Damon Stapleton: Advertising. How do you rob a bank without going into a bank?

A blog by Damon Stapleton, Chief Creative Officer and Founder, Droga5 Aotearoa.
“Look at the world around you. It may seem like an immovable, implacable place. It is not. With the slightest push – in just the right place – it can be tipped.” – Malcolm Gladwell
I will get to the bank robbery question in a second but first baby powder.
There is an old advertising story/myth that I have heard in various forms over the years that goes like this. The people at Lever Brothers wanted to sell more baby powder. In order to do this they got the smartest and brightest advertising and marketing people in a room for a week. At the end of each day a cleaning lady would come in to empty the bins. At the end of the week, after a forest of post-its and incomprehensible white boards, marketing jargon and very complicated ideas they had not really got anywhere. They were stumped. They didn’t really know how they were going to sell more baby powder. The cleaning lady came in at the end of the day as she always did. She could see everybody was a bit down so she decided to offer up an idea.
Why don’t you make the holes bigger?
And that’s what they did.
Common sense.The ability to actually see a problem and solve it simply will always have tremendous value.
And now a fantastic story from Malcolm Gladwell’s new book Revenge of the Tipping Point.
Meet Robert Sheldon Brown and Donzell Thompson known as Casper and C-Dog on the streets of Los Angeles. In the early 80’s they figured out the main problem with bank robberies. You had to go into the bank to do it. So, Casper came up with the ingenious idea of producing bank robberies. He would recruit others to do it for him. And this simple idea let him rob way more banks that anybody had ever done before or since. He ‘produced’ 175 bank robberies which remains the lifetime bank-robbery world record.
Disruptive thinking. The ability to change the rules to create new opportunities will always have tremendous value.
The truth is as an industry we often sell these kind of ideas. But how often do we apply this kind of thinking to ourselves? How much has advertising changed structurally in the last 50 years? An eye is not very good at looking at itself is it?
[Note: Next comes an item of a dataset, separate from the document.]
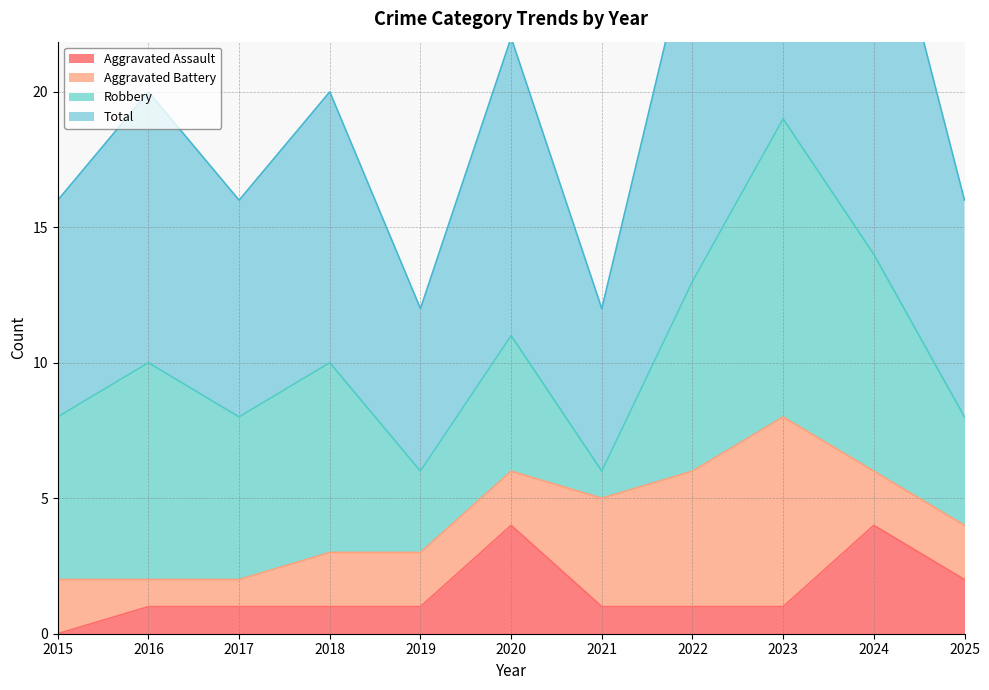

Which series has the largest total across all categories?

Total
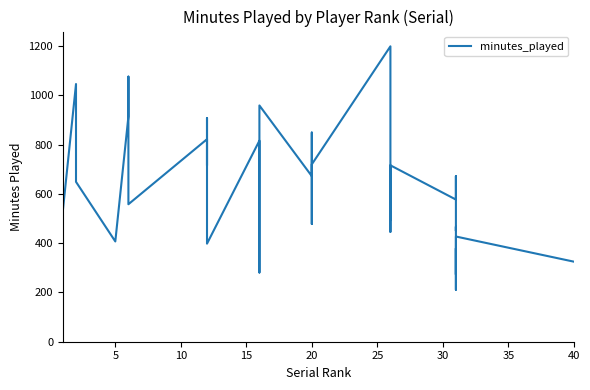

How many lines are shown in the chart?

1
But I feel we do need to look at ourselves. I would argue that if advertising was a building right now it is not just the wallpaper that is changing but the bricks and mortar. We need to match the external disruption with the same amount of disruption internally. Jack Welch once said when the rate of change inside an institution becomes slower than the rate of change outside, the end is near. A bit of a downer Jack. But if there was ever an industry who can deal with insane change it is advertising. It’s what we do every single day.
This change also provides a massive opportunity. But the time has come to practice on ourselves what we preach to others. To grasp the potential value, we have to see the problem clearly and change the rules that we have come to accept about our industry as immutable.
Look, it works on baby powder and bank robberies. It should bloody well work on advertising.